- _TEXTE FOURNI_:
>>>
La Turquie s’engage dans une révision radicale des textes islamiques
La Turquie s’apprête à publier un document qui représente une réinterprétation révolutionnaire de l’Islam – et une modernisation radicale et controversée de la religion.
Le puissant Département des affaires religieuses turc a chargé une équipe de théologiens de l’Université d’Ankara de mener une révision fondamentale des Hadiths, le deuxième texte le plus sacré de l’islam après le Coran.
Les Hadiths sont une conpilation de milliers de “propos” réputés provenir du prophète Mahomet lui-même. A ce titre, ils constituent le principal guide pour les musulmans dans l’interprétation du Coran et la source de la grande majorité de la Loi islamique, ou Charia.
“Il s’agit d’une entreprise de nature semblable à la Réforme chrétienne. Pas exactement la même, mais … it’s changing the theological foundations of [the] religion elle affecte les fondements théologiques de [la] religion.” (Fadi Hakura, spécialiste de la Turquie à la Chatham House)
Mais l’État turc en est venu à considérer les Hadiths comme ayant souvent une influence négative sur une société qu’il veut rapidement moderniser, et les croit responsables de l’obscurcissement des valeurs originelles de l’islam.
<<<
Pouvez-vous recopier intégralement le texte sur la révision des Hadiths en Turquie, sans y changer un seul mot ?

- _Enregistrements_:
>>>
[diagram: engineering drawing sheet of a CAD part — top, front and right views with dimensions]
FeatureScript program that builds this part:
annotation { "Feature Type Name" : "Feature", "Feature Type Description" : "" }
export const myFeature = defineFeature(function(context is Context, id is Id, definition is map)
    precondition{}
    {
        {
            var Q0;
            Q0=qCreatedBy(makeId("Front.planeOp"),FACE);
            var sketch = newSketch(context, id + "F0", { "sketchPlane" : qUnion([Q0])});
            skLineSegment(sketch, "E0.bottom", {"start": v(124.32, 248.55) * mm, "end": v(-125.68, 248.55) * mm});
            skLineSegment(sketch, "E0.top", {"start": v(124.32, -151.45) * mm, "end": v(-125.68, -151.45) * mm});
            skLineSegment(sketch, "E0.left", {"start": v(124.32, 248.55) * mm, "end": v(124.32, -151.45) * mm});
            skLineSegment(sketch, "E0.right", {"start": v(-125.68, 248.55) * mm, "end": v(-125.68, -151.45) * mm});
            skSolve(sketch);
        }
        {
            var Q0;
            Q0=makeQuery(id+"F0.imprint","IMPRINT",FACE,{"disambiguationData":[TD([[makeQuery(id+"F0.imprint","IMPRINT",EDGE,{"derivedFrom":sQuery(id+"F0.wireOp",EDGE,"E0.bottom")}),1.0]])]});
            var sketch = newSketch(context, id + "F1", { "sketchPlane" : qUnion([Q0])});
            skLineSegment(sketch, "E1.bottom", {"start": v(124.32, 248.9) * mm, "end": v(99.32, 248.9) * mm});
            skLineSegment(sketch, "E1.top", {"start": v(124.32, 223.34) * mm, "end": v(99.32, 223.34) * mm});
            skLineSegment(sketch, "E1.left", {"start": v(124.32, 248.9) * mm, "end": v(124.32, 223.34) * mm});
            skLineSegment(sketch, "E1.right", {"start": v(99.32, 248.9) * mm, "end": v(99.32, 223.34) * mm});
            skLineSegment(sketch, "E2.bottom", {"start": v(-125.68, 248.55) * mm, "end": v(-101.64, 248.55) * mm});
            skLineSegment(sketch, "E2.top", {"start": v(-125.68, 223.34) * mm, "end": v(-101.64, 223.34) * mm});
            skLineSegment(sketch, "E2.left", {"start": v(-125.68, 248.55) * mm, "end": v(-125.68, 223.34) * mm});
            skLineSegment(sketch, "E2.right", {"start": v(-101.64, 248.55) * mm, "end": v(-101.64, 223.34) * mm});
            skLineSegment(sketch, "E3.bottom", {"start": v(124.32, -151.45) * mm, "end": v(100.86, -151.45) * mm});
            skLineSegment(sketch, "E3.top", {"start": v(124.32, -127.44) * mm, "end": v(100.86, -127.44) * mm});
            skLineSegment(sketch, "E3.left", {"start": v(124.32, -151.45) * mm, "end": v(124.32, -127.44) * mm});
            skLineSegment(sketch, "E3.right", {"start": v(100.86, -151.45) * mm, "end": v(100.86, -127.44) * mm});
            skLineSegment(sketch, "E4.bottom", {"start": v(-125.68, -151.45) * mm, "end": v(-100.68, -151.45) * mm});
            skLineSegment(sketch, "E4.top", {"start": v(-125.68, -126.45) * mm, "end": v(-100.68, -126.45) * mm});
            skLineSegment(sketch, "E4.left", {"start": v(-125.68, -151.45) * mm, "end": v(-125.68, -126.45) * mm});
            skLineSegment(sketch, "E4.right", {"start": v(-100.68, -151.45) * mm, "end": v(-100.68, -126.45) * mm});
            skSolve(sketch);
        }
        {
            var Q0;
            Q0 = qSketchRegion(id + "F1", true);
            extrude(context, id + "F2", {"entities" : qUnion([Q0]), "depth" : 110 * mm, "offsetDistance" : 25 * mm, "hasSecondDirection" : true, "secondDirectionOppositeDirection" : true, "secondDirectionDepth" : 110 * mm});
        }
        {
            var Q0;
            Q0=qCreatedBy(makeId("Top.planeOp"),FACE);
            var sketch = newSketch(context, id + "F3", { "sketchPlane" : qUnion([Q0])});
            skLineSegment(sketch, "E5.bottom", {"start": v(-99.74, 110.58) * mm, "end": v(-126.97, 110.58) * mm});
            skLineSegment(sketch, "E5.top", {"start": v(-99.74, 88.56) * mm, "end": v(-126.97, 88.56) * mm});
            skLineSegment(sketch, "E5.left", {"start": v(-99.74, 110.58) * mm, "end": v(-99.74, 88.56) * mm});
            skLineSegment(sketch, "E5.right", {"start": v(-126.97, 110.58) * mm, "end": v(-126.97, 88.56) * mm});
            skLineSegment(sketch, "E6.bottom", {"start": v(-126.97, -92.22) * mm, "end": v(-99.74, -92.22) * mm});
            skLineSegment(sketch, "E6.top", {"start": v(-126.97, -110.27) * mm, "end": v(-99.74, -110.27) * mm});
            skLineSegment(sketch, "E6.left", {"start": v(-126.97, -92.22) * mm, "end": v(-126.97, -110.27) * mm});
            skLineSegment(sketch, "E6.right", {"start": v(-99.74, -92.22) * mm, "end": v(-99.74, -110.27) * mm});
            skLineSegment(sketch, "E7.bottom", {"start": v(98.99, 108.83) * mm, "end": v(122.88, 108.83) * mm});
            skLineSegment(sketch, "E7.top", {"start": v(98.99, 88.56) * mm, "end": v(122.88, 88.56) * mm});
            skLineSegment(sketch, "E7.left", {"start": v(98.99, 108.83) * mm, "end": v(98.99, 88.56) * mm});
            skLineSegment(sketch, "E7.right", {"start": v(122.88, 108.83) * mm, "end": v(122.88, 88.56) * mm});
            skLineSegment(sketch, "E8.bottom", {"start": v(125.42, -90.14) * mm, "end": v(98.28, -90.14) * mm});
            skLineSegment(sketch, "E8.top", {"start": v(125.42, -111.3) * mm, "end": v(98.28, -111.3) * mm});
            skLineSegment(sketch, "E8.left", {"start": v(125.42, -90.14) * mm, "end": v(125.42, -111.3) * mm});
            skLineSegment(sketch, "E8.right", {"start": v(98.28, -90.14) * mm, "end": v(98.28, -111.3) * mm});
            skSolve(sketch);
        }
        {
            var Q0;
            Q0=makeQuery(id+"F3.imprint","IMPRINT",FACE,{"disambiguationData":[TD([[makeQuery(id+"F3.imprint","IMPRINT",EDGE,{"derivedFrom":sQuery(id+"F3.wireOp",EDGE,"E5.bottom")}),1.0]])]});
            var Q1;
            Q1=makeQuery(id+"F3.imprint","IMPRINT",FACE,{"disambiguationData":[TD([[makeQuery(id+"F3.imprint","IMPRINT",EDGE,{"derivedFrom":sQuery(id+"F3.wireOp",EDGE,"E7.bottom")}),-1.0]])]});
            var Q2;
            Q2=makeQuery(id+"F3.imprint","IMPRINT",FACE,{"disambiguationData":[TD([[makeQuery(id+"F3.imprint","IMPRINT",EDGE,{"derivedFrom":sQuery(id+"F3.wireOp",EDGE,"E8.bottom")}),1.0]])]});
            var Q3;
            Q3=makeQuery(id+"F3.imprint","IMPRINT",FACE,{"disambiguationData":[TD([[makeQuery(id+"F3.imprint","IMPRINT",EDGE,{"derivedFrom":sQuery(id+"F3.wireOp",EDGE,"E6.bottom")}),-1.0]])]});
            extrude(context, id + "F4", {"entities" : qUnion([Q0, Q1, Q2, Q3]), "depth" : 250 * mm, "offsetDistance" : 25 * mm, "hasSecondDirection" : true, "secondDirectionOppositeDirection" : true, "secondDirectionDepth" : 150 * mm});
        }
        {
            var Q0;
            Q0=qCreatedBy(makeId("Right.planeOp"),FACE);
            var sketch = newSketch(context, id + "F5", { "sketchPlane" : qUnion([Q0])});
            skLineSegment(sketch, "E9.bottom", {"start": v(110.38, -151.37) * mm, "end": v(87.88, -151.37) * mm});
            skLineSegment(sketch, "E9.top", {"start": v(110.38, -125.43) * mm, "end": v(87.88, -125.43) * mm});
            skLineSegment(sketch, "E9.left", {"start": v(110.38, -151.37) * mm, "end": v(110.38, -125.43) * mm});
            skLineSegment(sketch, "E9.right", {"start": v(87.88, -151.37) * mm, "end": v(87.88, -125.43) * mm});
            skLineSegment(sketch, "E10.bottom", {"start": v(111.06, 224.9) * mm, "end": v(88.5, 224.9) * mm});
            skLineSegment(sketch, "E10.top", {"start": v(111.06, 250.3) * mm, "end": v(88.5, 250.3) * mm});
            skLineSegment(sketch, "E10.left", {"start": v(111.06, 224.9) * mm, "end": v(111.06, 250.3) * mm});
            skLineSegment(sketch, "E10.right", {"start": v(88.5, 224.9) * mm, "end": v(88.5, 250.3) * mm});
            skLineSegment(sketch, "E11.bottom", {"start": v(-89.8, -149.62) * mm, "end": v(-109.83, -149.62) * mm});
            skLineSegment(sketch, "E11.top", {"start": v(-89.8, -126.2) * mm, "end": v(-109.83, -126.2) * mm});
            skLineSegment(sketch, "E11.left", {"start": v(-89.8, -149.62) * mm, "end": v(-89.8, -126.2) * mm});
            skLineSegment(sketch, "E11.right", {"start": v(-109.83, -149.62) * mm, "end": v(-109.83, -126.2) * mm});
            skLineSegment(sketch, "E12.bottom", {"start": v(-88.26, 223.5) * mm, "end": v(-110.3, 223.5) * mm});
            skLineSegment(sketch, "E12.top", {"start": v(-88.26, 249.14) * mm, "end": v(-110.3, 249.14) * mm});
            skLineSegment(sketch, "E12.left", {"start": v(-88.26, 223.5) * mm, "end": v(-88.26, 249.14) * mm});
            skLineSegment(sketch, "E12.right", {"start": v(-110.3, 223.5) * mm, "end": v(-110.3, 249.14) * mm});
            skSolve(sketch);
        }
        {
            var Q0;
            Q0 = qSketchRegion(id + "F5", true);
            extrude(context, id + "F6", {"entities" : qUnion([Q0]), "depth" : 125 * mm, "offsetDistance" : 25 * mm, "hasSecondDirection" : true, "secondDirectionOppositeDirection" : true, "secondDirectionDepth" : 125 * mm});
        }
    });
<<<
- _CORRIGÉ_:
La Turquie s’engage dans une révision radicale des textes islamiques
La Turquie s’apprête à publier un document qui représente une réinterprétation révolutionnaire de l’Islam – et une modernisation radicale et controversée de la religion.
Le puissant Département des affaires religieuses turc a chargé une équipe de théologiens de l’Université d’Ankara de mener une révision fondamentale des Hadiths, le deuxième texte le plus sacré de l’islam après le Coran.
Les Hadiths sont une conpilation de milliers de “propos” réputés provenir du prophète Mahomet lui-même. A ce titre, ils constituent le principal guide pour les musulmans dans l’interprétation du Coran et la source de la grande majorité de la Loi islamique, ou Charia.
“Il s’agit d’une entreprise de nature semblable à la Réforme chrétienne. Pas exactement la même, mais … it’s changing the theological foundations of [the] religion elle affecte les fondements théologiques de [la] religion.” (Fadi Hakura, spécialiste de la Turquie à la Chatham House)
Mais l’État turc en est venu à considérer les Hadiths comme ayant souvent une influence négative sur une société qu’il veut rapidement moderniser, et les croit responsables de l’obscurcissement des valeurs originelles de l’islam.